The two main advances in the Boston Marathon story were visual and forensic.
ABC's Brian Ross and CBS' Bob Orr concentrated on the visual: the possible image of a man dropping off a bomb recorded by the surveillance video cameras of Lord & Taylor department store. ABC's Ross offered free publicity to the facial recognition system developed by Indiana's Digital Multimedia Evidence Processing Laboratory.
NBC's Pete Williams and CBS' Elaine Quijano focused on the forensic: fragments of the bomb's batteries, its wiring, its circuit board, its shrapnel, and its pressure-cooker container recovered from the debris field. The pressure cooker lid was recovered from the rooftop of a nearby building.
All three newscasts turned to in-house experts: CBS to John Miller, its former FBI man; NBC to analyst Michael Leiter, a former counterterrorism bureaucrat; ABC to consultant Richard Clarke, a former National Security Council staffer. By the way, no arrest has yet been made. None of the newscasts dignified CNN's afternoon error to the contrary by name. "Incorrect news reports," was the closest, from NBC's Williams.

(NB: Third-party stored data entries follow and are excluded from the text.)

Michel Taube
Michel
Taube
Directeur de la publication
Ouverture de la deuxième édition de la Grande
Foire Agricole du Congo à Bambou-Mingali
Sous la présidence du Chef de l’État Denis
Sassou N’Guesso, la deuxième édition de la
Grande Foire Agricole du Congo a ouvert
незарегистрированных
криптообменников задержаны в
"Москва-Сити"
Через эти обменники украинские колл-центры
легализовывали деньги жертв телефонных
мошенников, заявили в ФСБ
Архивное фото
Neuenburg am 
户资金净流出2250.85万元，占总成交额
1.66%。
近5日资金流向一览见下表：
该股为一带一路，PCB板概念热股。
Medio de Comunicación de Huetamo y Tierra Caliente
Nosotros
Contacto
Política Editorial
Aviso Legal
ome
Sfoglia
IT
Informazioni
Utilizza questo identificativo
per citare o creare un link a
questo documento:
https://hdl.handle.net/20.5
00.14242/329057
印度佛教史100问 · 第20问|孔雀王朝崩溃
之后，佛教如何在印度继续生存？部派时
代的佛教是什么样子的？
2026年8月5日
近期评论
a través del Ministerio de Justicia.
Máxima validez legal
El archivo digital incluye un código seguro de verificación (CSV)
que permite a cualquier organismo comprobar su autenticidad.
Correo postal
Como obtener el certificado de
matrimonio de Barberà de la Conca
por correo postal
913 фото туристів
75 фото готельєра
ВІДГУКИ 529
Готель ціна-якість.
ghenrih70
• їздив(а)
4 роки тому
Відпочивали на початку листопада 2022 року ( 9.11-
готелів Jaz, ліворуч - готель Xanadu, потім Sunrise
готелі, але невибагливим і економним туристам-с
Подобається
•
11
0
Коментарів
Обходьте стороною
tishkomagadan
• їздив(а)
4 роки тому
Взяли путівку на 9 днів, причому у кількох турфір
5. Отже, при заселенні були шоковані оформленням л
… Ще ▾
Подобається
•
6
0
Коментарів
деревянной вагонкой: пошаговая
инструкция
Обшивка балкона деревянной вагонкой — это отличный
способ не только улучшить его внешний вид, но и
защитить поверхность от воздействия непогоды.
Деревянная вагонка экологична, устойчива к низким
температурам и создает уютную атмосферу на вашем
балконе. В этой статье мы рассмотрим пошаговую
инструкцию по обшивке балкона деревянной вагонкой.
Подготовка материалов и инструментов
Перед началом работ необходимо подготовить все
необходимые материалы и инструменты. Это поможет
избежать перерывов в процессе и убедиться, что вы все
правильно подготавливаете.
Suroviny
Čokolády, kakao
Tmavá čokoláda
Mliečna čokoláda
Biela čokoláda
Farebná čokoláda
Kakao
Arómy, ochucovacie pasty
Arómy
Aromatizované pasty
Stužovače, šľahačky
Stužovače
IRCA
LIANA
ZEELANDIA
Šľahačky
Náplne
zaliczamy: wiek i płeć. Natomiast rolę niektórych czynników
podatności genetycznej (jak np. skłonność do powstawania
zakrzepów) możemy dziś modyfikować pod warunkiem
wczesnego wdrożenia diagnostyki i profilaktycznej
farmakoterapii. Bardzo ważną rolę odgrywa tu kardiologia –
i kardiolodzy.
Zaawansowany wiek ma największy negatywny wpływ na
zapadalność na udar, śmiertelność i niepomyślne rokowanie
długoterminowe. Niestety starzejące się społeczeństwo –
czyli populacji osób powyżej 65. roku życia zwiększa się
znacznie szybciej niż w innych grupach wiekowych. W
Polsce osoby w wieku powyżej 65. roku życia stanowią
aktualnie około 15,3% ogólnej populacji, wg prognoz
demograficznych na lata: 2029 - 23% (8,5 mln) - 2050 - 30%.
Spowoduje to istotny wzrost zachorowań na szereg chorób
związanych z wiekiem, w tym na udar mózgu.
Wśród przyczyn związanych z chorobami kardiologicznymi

NBC followed up on the Boston story in most detail, with Anne Thompson on the dead and the wounded, and Kerry Sanders on the Lutheran therapy dogs Making a Difference at Tufts Medical Center. The hounds had been shipped across New England from Connecticut, where they offered similar support after December's grade school massacre in Newtown. And the big sloppy wet kiss to Beantown that NBC's Thompson planted on Tuesday was matched by ABC's corny vox pop closer.